Though Truex lost crew chief Cole Pearn to retirement after the 2019 season, he’s no less confident with his new pit boss, Aussie James Small.

“Absolutely, no question,” Truex said in a Thursday video conference. “I think James has come in and done a wonderful job. I feel like we really picked up where we left off last year, aside from some issues here and there. I feel really good about our group—we’re strong. James has done a really nice job.

“Maybe our cars are not quite as good compared to the competition as they were in the past two years, but again, I feel like we’re right there, and James is doing an awesome job. We’ve been consistently scoring more points than our teammates, except for at the end of the race, so we’re trying to figure that out. Feel like he’s done all the right things, and we continue to get better each week.”

 

BRISCOE BRIMMING WITH CONFIDENCE AFTER DARLINGTON

Chase Briscoe said it best after climbing from his car at Darlington Raceway on Thursday.

“This is the biggest day of my life after the toughest day of my life,” said Briscoe, who learned that wife Marissa had lost the baby the couple was expecting two days before claiming the most dramatic victory of his NASCAR Xfinity Series career.

And after that intensely contested win, Briscoe now holds the series lead entering Monday’s Alsco 300 at Charlotte Motor Speedway (7:30 p.m. ET on FS1, PRN and SiriusXM NASCAR Radio).

Over the last two laps of the rain-delayed Toyota 200, Briscoe swapped the lead—and traded sheet metal—with the foremost driver in the history of the series, Kyle Busch. After surrendering the top spot on the penultimate lap, Briscoe crossed over to the inside and beat Busch back to the finish line to post his second win of the season.

The Darlington victory clearly was the most emotional of Briscoe’s life.

“I was balling my eyes out the last quarter-lap, once I knew I beat him off of (Turn) 4 and all the way around the cool down lap,” Briscoe said. “But, honestly, the last six or seven laps looking out my mirror and seeing Kyle, it was just like a Hollywood story.  I just had a feeling it was going to come down to me and him.

“I didn’t realize it was going to be as close as it was, but I had a feeling that it was just meant to be, and I wasn’t 100 percent sure I was going to beat him, especially when it got down to two (laps) to go, but I had a peace about it, and whatever happened, I was going to be OK with it.”

Briscoe got his the first of his four career Xfinity wins in 2018 at Charlotte—in the first event in the series on the Roval (road course)—but his two starts on the 1.5-mile oval have resulted in finishes 11th and 19th.
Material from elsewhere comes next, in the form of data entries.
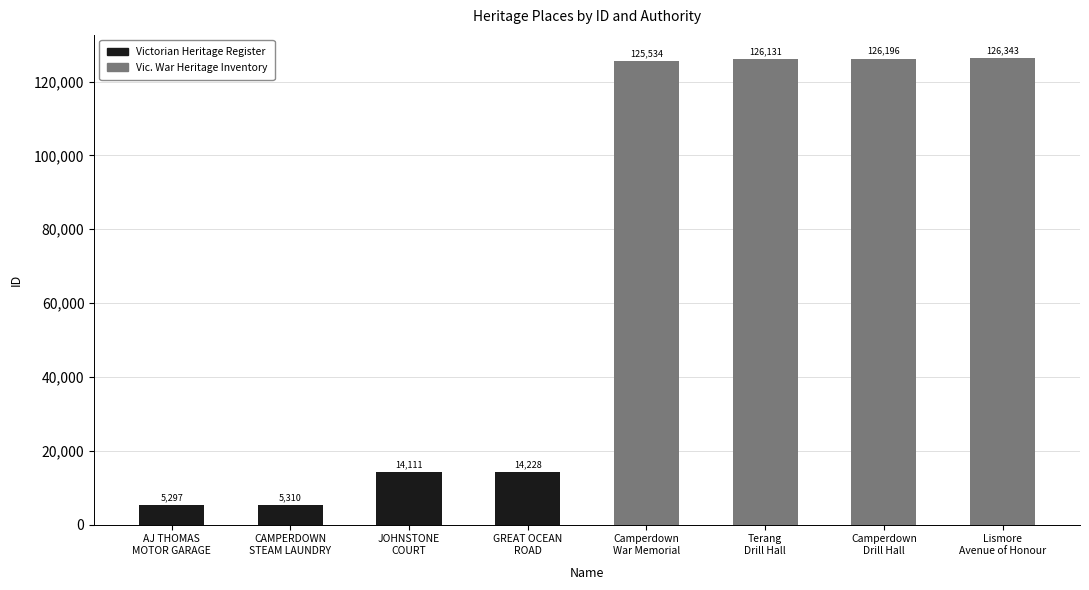

What is the maximum value shown in the chart?

126343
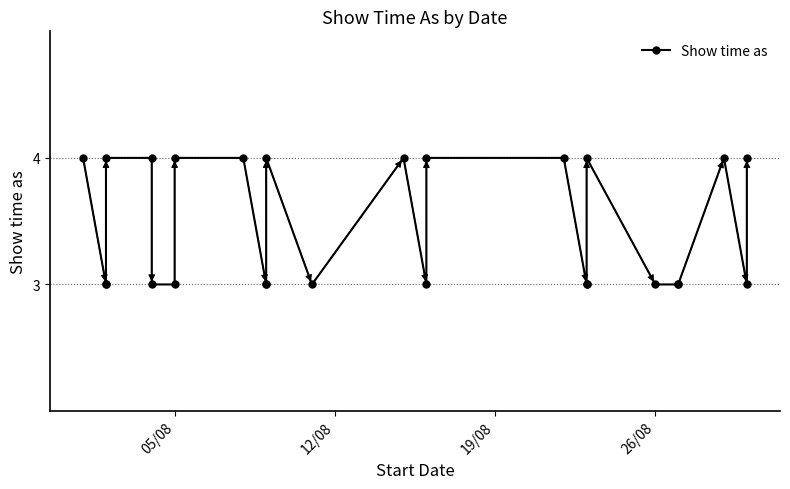

Is this an area chart (filled region under the line)?

No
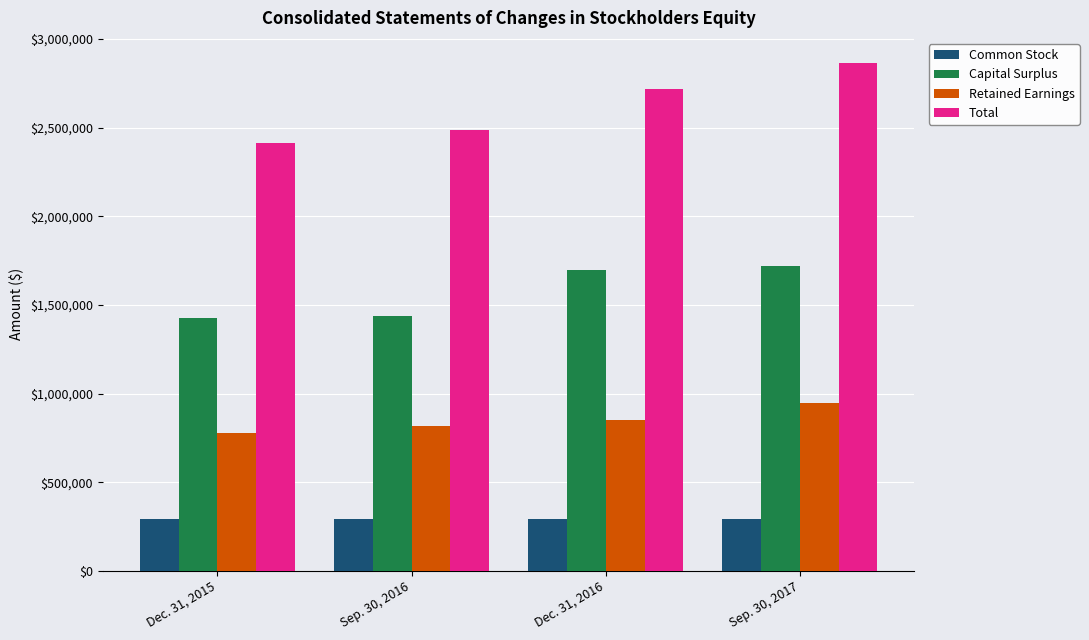

Is it true that Common Stock equals 416828 at Sep. 30, 2017?

False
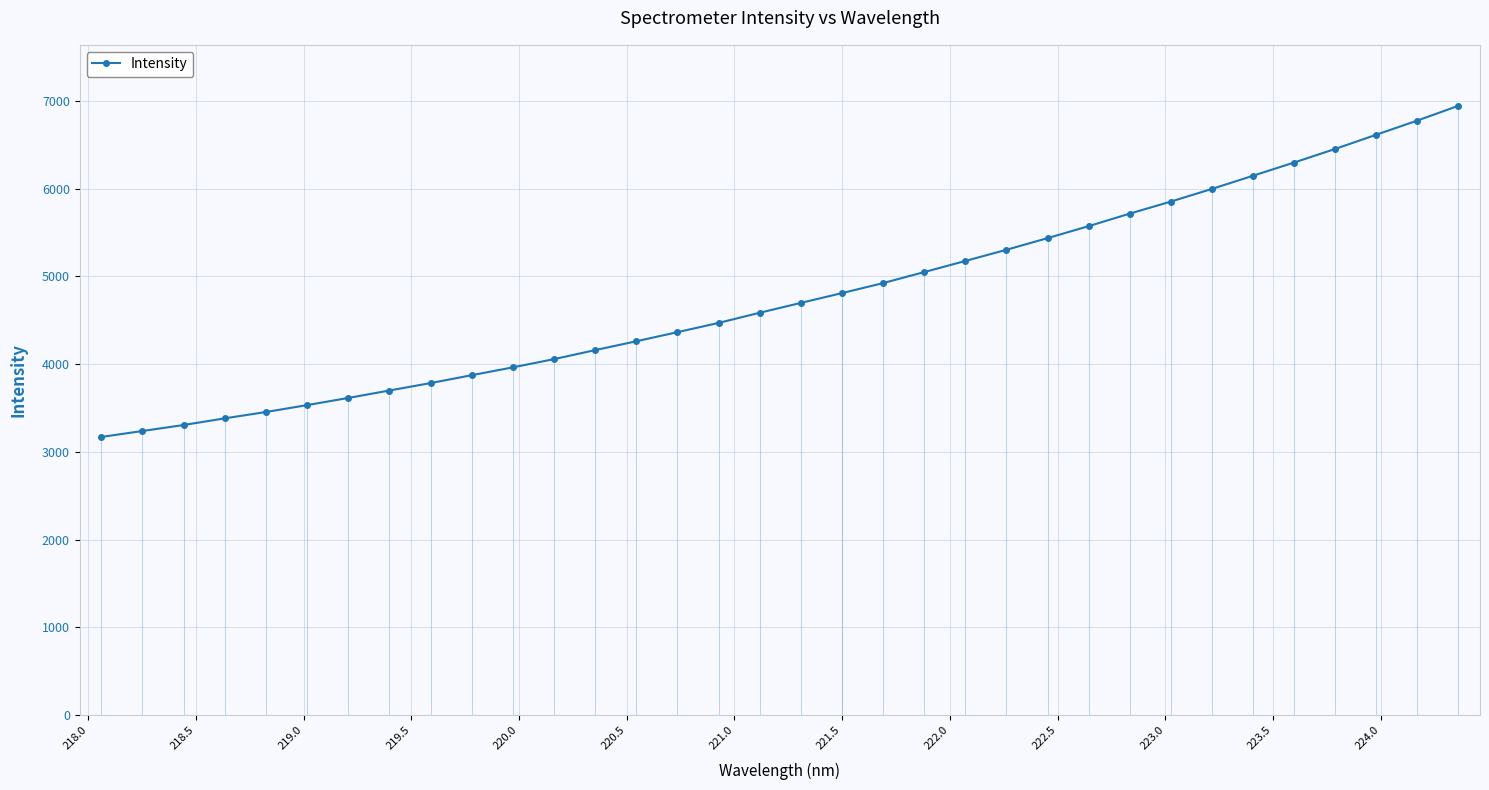

What is the minimum value for Intensity?

3169.5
With two-time champion Tyler Reddick, Christopher Bell and Cole Custer all having graduated to the NASCAR Cup Series, however, Briscoe has to like his prospects for Monday’s race at Charlotte.

Not only that, he’s the only multiple winner in the Xfinity Series this season, having triumphed at 1.5-mile Las Vegas before the hiatus brought on by the coronavirus pandemic.

Then again, to win Monday’s race, he’ll have to accomplish the formidable task of beating Kyle Busch in consecutive starts.